Remember, Minority Leader Nancy Pelosi (D-CA) and Senate Minority Leader Chuck Schumer (D-NY) agree with Luján on the litmus test. Sen. Elizabeth Warren (D-MA) even said:

“I am strongly pro-choice. I am strongly pro-choice, and I will fight,” Warren told HuffPost, continuing, “But that’s not how everyone in the party feels.”

“I recognize that not all of my colleagues agree with me. I’ll do everything I can to persuade them, but they are my colleagues, and that’s just how it is with the Democrats,” the senator concluded.

The Democrats need a reminder how they took over the majority in 2006. It sounds like Luján’s plan (emphasis mine):

Democrats are unlikely to win the 24 seats they need to recapture control without contesting more conservative districts. The last time Democrats won control, in the 2006 midterm elections, the party recruited — and supported financially — a significant number of Democrats who did not entirely support abortion rights, including Reps.
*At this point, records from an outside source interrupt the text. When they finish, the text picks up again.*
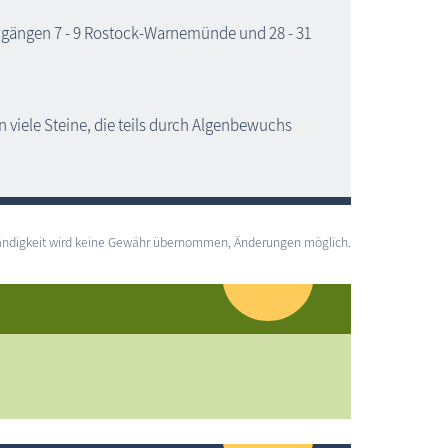
gängen 7 - 9 Rostock-Warnemünde und 28 - 31
viele Steine, die teils durch Algenbewuchs
lständigkeit wird keine Gewähr übernommen, Änderungen möglich.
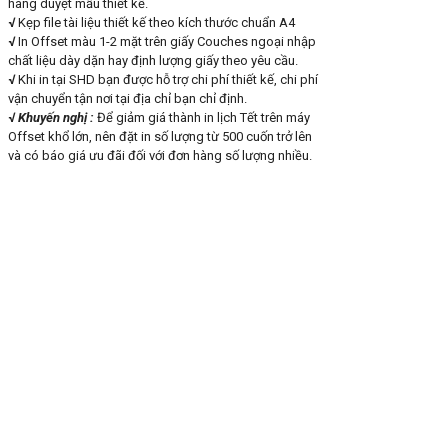
hàng duyệt mẫu thiết kế.
√
Kẹp file tài liệu thiết kế theo kích thước chuẩn A4
√
In Offset màu 1-2 mặt trên giấy Couches ngoại nhập
chất liệu dày dặn hay định lượng giấy theo yêu cầu.
√
Khi in tại SHD bạn được hỗ trợ chi phí thiết kế, chi phí
vận chuyển tận nơi tại địa chỉ bạn chỉ định.
√
Khuyến nghị :
Để giảm giá thành in lịch Tết trên máy
Offset khổ lớn, nên đặt in số lượng từ 500 cuốn trở lên
và có báo giá ưu đãi đối với đơn hàng số lượng nhiều.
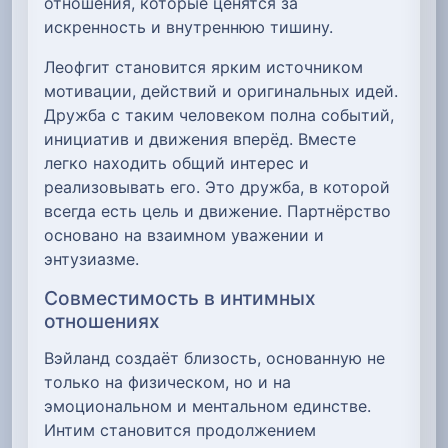
отношения, которые ценятся за
искренность и внутреннюю тишину.
Леофгит становится ярким источником
мотивации, действий и оригинальных идей.
Дружба с таким человеком полна событий,
инициатив и движения вперёд. Вместе
легко находить общий интерес и
реализовывать его. Это дружба, в которой
всегда есть цель и движение. Партнёрство
основано на взаимном уважении и
энтузиазме.
Совместимость в интимных
отношениях
Вэйланд создаёт близость, основанную не
только на физическом, но и на
эмоциональном и ментальном единстве.
Интим становится продолжением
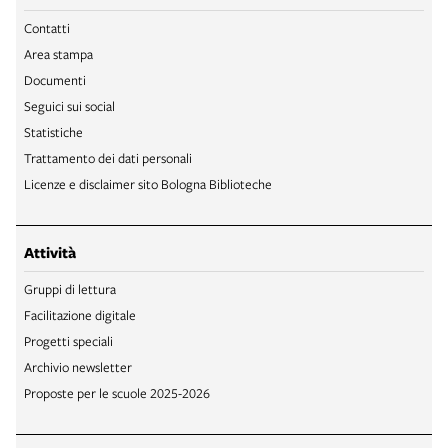
Contatti
Area stampa
Documenti
Seguici sui social
Statistiche
Trattamento dei dati personali
Licenze e disclaimer sito Bologna Biblioteche
Attività
Gruppi di lettura
Facilitazione digitale
Progetti speciali
Archivio newsletter
Proposte per le scuole 2025-2026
Brad Ellsworth (Ind.), Baron Hill (Ind.), Heath Shuler (N.C.) and Jason Altmire (Pa.).

“Both [then-DCCC Chairman] Rahm Emanuel and [then-Democratic National Committee Chairman] Howard Dean with his 50 state strategy understood that in order to win districts that had eluded Democrats in previous cycles, they were going to have to field candidates who didn’t look like national Democrats,” Altmire told The Hill. “People understood the class of ’06 was driven largely by the centrist candidates.”